> **WORK ITEM**: Set down each line of the data below unchanged, keeping every character, spacing and line break.

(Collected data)
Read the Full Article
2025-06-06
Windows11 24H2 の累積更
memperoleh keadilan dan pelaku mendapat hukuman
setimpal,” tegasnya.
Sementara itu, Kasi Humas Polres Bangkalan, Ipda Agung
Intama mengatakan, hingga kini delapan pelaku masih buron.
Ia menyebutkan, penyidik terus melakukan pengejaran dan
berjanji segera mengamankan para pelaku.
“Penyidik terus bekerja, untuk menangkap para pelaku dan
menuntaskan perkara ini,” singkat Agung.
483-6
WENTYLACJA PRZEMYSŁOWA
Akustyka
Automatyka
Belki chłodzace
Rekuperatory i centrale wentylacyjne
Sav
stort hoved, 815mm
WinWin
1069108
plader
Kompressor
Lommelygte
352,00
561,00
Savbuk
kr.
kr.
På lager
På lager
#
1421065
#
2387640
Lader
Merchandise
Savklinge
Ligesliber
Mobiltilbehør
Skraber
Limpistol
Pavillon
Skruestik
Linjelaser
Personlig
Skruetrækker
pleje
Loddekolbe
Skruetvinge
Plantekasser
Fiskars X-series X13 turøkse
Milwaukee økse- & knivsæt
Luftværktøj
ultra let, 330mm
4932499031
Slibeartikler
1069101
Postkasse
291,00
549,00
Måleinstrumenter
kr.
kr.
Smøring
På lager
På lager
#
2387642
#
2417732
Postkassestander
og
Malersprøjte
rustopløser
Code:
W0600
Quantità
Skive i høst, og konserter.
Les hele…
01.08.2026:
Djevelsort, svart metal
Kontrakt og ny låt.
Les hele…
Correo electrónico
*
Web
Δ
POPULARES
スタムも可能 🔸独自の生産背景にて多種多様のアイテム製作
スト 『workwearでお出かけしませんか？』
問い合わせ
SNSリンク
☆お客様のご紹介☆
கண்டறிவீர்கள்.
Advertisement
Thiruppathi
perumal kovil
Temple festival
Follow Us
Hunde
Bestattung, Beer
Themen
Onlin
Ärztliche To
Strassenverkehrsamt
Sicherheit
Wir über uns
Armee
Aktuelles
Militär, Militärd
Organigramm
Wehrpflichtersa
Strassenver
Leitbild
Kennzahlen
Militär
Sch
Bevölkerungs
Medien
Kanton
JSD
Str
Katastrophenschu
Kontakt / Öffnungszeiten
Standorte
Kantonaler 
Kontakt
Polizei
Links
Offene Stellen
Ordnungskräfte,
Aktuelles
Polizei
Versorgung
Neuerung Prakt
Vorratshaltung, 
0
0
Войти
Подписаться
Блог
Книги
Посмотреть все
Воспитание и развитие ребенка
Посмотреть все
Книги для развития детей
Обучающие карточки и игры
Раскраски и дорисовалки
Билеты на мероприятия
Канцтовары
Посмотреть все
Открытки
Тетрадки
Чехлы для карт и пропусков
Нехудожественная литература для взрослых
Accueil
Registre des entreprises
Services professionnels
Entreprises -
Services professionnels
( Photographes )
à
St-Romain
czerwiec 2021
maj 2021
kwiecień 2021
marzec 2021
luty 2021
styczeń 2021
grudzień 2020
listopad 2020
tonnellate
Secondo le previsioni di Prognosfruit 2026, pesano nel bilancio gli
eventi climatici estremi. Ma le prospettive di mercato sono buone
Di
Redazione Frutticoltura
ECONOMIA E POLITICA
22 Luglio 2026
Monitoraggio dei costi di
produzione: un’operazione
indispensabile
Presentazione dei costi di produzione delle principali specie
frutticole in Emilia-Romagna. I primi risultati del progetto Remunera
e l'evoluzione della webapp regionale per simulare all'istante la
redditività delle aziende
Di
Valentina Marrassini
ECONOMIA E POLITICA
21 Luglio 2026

> **RESPONSE**:
Read the Full Article
2025-06-06
Windows11 24H2 の累積更
memperoleh keadilan dan pelaku mendapat hukuman
setimpal,” tegasnya.
Sementara itu, Kasi Humas Polres Bangkalan, Ipda Agung
Intama mengatakan, hingga kini delapan pelaku masih buron.
Ia menyebutkan, penyidik terus melakukan pengejaran dan
berjanji segera mengamankan para pelaku.
“Penyidik terus bekerja, untuk menangkap para pelaku dan
menuntaskan perkara ini,” singkat Agung.
483-6
WENTYLACJA PRZEMYSŁOWA
Akustyka
Automatyka
Belki chłodzace
Rekuperatory i centrale wentylacyjne
Sav
stort hoved, 815mm
WinWin
1069108
plader
Kompressor
Lommelygte
352,00
561,00
Savbuk
kr.
kr.
På lager
På lager
#
1421065
#
2387640
Lader
Merchandise
Savklinge
Ligesliber
Mobiltilbehør
Skraber
Limpistol
Pavillon
Skruestik
Linjelaser
Personlig
Skruetrækker
pleje
Loddekolbe
Skruetvinge
Plantekasser
Fiskars X-series X13 turøkse
Milwaukee økse- & knivsæt
Luftværktøj
ultra let, 330mm
4932499031
Slibeartikler
1069101
Postkasse
291,00
549,00
Måleinstrumenter
kr.
kr.
Smøring
På lager
På lager
#
2387642
#
2417732
Postkassestander
og
Malersprøjte
rustopløser
Code:
W0600
Quantità
Skive i høst, og konserter.
Les hele…
01.08.2026:
Djevelsort, svart metal
Kontrakt og ny låt.
Les hele…
Correo electrónico
*
Web
Δ
POPULARES
スタムも可能 🔸独自の生産背景にて多種多様のアイテム製作
スト 『workwearでお出かけしませんか？』
問い合わせ
SNSリンク
☆お客様のご紹介☆
கண்டறிவீர்கள்.
Advertisement
Thiruppathi
perumal kovil
Temple festival
Follow Us
Hunde
Bestattung, Beer
Themen
Onlin
Ärztliche To
Strassenverkehrsamt
Sicherheit
Wir über uns
Armee
Aktuelles
Militär, Militärd
Organigramm
Wehrpflichtersa
Strassenver
Leitbild
Kennzahlen
Militär
Sch
Bevölkerungs
Medien
Kanton
JSD
Str
Katastrophenschu
Kontakt / Öffnungszeiten
Standorte
Kantonaler 
Kontakt
Polizei
Links
Offene Stellen
Ordnungskräfte,
Aktuelles
Polizei
Versorgung
Neuerung Prakt
Vorratshaltung, 
0
0
Войти
Подписаться
Блог
Книги
Посмотреть все
Воспитание и развитие ребенка
Посмотреть все
Книги для развития детей
Обучающие карточки и игры
Раскраски и дорисовалки
Билеты на мероприятия
Канцтовары
Посмотреть все
Открытки
Тетрадки
Чехлы для карт и пропусков
Нехудожественная литература для взрослых
Accueil
Registre des entreprises
Services professionnels
Entreprises -
Services professionnels
( Photographes )
à
St-Romain
czerwiec 2021
maj 2021
kwiecień 2021
marzec 2021
luty 2021
styczeń 2021
grudzień 2020
listopad 2020
tonnellate
Secondo le previsioni di Prognosfruit 2026, pesano nel bilancio gli
eventi climatici estremi. Ma le prospettive di mercato sono buone
Di
Redazione Frutticoltura
ECONOMIA E POLITICA
22 Luglio 2026
Monitoraggio dei costi di
produzione: un’operazione
indispensabile
Presentazione dei costi di produzione delle principali specie
frutticole in Emilia-Romagna. I primi risultati del progetto Remunera
e l'evoluzione della webapp regionale per simulare all'istante la
redditività delle aziende
Di
Valentina Marrassini
ECONOMIA E POLITICA
21 Luglio 2026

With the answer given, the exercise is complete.